• [Aim of the exercise] Reproduce the data line for line, starting at the line that contains "aDatabaseRow" and ending at the final line of the data, both included.

• [Exercise data]

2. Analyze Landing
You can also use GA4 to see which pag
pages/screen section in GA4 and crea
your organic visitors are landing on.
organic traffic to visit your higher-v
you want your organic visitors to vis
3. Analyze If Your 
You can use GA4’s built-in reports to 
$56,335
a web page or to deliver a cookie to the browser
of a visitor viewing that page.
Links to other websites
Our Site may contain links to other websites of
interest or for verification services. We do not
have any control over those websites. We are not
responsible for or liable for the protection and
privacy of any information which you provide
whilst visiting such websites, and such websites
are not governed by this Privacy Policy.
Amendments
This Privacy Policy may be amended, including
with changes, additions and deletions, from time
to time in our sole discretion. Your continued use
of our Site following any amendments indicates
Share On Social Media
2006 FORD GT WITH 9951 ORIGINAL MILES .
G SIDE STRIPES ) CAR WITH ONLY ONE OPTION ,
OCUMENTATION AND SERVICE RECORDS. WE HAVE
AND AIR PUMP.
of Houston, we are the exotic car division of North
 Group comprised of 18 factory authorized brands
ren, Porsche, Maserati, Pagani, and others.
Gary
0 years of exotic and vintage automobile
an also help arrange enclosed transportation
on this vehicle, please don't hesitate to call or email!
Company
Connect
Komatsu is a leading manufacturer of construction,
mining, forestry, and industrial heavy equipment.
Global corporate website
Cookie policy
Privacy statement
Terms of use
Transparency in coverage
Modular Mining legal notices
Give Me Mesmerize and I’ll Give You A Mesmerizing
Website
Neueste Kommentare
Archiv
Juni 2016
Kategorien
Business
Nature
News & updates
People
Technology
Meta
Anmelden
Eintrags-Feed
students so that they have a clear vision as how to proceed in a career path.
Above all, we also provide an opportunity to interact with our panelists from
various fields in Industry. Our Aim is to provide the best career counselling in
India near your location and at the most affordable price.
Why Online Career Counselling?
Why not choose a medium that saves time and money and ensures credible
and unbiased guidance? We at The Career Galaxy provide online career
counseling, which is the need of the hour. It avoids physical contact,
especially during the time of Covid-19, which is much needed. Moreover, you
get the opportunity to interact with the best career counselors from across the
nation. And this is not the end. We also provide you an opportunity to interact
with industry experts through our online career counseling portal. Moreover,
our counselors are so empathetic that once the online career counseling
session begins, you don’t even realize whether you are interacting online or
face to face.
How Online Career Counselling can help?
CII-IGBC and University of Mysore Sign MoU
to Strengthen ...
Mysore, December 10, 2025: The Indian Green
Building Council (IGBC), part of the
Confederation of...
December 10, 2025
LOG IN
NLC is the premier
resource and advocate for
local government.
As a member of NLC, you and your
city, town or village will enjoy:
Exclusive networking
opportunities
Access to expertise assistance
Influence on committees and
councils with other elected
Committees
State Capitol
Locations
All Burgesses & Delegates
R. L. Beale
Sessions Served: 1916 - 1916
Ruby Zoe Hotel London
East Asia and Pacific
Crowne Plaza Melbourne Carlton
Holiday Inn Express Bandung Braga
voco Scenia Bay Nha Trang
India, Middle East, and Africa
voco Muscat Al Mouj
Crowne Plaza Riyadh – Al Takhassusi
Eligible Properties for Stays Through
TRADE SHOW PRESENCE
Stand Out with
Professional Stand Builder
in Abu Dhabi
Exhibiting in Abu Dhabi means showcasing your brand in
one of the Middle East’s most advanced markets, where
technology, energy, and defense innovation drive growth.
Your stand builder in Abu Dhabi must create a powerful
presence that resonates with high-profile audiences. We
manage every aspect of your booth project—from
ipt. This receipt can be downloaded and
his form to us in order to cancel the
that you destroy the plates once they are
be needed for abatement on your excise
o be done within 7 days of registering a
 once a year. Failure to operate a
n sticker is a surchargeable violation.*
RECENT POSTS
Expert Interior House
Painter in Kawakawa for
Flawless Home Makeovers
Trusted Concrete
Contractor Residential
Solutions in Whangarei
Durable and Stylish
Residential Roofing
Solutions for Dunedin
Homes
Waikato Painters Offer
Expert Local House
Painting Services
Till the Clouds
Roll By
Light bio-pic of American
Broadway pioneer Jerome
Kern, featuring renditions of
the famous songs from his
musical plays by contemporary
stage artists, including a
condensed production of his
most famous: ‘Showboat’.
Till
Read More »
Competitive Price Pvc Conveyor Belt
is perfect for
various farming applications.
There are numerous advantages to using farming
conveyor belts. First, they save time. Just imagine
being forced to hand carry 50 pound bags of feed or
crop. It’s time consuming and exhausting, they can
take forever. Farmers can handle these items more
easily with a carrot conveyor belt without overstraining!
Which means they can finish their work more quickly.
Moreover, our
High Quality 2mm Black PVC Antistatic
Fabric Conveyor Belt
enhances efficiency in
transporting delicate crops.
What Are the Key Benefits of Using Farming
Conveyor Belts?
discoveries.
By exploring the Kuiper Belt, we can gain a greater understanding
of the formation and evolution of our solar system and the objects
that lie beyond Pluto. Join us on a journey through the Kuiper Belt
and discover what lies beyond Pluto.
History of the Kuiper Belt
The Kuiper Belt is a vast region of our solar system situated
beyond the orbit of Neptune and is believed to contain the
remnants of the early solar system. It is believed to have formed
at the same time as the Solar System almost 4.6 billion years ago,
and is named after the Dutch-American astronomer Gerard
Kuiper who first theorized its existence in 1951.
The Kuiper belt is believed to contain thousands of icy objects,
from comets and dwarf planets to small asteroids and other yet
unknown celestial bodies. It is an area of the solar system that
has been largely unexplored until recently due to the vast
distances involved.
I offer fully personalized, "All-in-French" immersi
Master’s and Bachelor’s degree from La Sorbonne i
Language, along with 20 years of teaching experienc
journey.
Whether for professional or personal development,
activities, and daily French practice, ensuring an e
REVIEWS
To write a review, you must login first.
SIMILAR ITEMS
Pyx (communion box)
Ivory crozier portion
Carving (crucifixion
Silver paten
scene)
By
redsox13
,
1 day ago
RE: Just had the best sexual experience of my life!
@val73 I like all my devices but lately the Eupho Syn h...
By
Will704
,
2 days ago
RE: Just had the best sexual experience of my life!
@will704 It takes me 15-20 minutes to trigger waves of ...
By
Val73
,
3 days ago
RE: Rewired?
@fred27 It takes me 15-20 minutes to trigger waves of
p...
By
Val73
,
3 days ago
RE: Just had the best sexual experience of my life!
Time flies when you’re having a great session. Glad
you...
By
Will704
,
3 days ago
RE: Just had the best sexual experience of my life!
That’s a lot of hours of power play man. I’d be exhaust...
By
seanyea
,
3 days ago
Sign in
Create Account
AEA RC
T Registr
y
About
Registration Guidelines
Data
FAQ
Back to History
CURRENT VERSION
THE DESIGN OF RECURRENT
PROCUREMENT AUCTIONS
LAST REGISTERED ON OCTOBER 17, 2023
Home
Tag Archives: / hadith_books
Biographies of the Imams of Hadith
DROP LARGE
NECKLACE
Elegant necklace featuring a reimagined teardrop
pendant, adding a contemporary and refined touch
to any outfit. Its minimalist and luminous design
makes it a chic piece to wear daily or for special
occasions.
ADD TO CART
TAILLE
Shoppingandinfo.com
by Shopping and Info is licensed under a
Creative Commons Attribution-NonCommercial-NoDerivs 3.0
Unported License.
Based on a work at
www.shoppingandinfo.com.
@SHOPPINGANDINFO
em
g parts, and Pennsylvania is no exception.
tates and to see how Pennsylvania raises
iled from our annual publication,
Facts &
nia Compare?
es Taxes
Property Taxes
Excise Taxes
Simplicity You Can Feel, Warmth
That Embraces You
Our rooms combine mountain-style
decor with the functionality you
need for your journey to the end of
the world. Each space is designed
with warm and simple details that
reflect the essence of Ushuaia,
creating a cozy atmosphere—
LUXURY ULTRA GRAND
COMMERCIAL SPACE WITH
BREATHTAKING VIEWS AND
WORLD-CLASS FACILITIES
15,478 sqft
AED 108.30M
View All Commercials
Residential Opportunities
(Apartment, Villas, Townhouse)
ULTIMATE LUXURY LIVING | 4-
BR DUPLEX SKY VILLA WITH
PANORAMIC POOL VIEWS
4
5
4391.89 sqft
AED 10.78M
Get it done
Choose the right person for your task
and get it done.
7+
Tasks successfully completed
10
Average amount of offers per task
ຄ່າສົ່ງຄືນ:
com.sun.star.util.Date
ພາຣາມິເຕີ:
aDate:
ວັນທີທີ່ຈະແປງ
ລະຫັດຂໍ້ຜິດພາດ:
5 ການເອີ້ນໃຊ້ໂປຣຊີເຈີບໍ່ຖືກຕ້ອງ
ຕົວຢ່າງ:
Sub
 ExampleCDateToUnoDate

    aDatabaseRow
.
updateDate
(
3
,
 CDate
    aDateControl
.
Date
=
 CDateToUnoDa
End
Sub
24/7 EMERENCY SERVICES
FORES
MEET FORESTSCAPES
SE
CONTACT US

• [Solution]
    aDatabaseRow
.
updateDate
(
3
,
 CDate
    aDateControl
.
Date
=
 CDateToUnoDa
End
Sub
24/7 EMERENCY SERVICES
FORES
MEET FORESTSCAPES
SE
CONTACT US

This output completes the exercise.